Today is the moment to open the debate about the future of institutions. In order to “unlock” the potential of the next growth people should reach new common understanding for the next types of social arrangements and power distribution. Discussing the future of work and the new roles of humans in the labor force raise two main questions. On one side there should be redefined the new skillsets and new competences needed in the years to come. On the other side, much more attention should be paid on the issues of inclusive models of growth, encouraging and supporting people for cultivating and expressing talents and gifts in a socially enriching and responsible-for-the future way.

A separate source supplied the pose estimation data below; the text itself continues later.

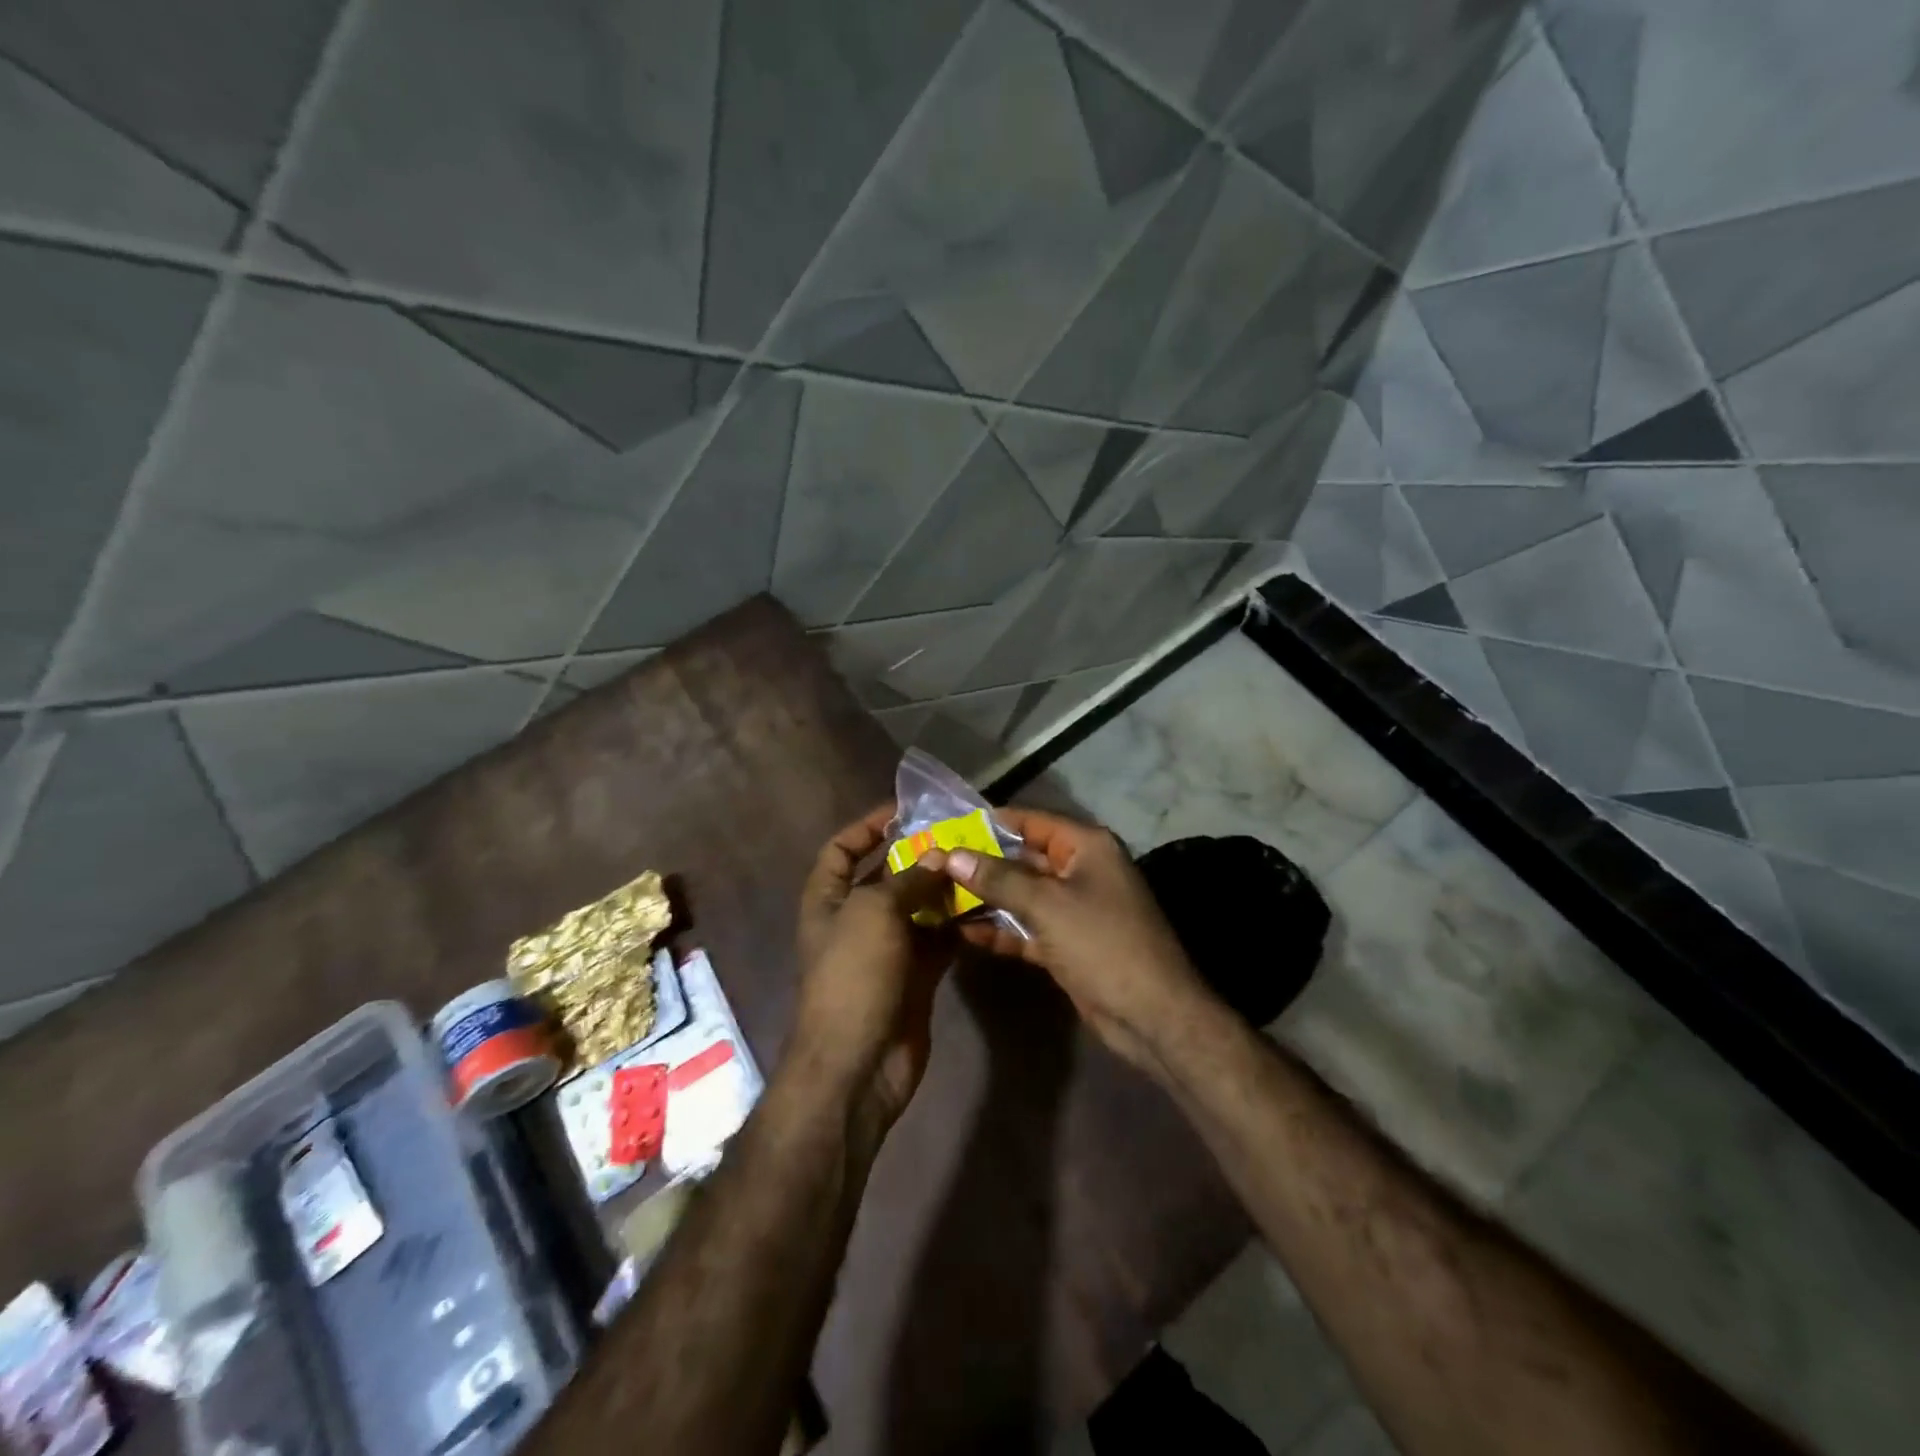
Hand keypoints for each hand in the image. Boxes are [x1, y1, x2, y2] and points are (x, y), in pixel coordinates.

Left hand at [789, 805, 953, 1128]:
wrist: (859, 1063)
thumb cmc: (853, 975)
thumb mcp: (874, 913)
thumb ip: (908, 879)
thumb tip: (938, 857)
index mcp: (829, 899)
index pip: (841, 849)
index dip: (867, 827)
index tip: (905, 811)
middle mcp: (855, 919)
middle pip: (887, 875)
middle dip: (919, 856)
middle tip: (960, 835)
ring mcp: (886, 949)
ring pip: (918, 907)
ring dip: (944, 889)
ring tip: (980, 865)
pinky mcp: (915, 975)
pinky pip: (938, 939)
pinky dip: (958, 924)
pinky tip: (986, 906)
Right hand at [920, 808, 1214, 1075]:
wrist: (1151, 1015)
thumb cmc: (1102, 943)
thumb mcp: (1046, 905)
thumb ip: (998, 878)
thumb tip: (951, 854)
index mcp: (1086, 846)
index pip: (1030, 821)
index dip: (989, 823)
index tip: (948, 828)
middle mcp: (1081, 870)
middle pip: (1023, 858)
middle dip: (982, 864)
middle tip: (934, 865)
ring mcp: (1075, 908)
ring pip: (1023, 895)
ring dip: (987, 899)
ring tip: (939, 898)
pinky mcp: (1068, 942)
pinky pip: (1028, 927)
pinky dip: (1001, 930)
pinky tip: (964, 933)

However, we have to admit that in the framework of the current institutionalized market-dominated, consumer-oriented and growth-based economic models, little attention is paid to many of the inherent human capacities. Due to the lack of monetization mechanisms and social support, many of the human gifts and dispositions remain undervalued and underestimated on the labor market, as for example the ability to take care, to protect, to persist, to share knowledge and competences, to artistically express, to encourage and motivate, to cooperate altruistically for a common cause. Thus, technically, human have the capacity and the potential to cope with the pressing problems of the future. However, in the current settings, many of the activities, ensuring sustainable development, environmental and social protection, crisis relief and poverty alleviation are just downsized to short-term campaigns, leaded by NGOs and volunteers. Thus in order to have much larger impact in the future, more efforts will be necessary to put all this hidden human capital to work. Meanwhile the existing institutional arrangements still widen the gap, measuring skills, personal success and organizational future perspectives only in economic terms.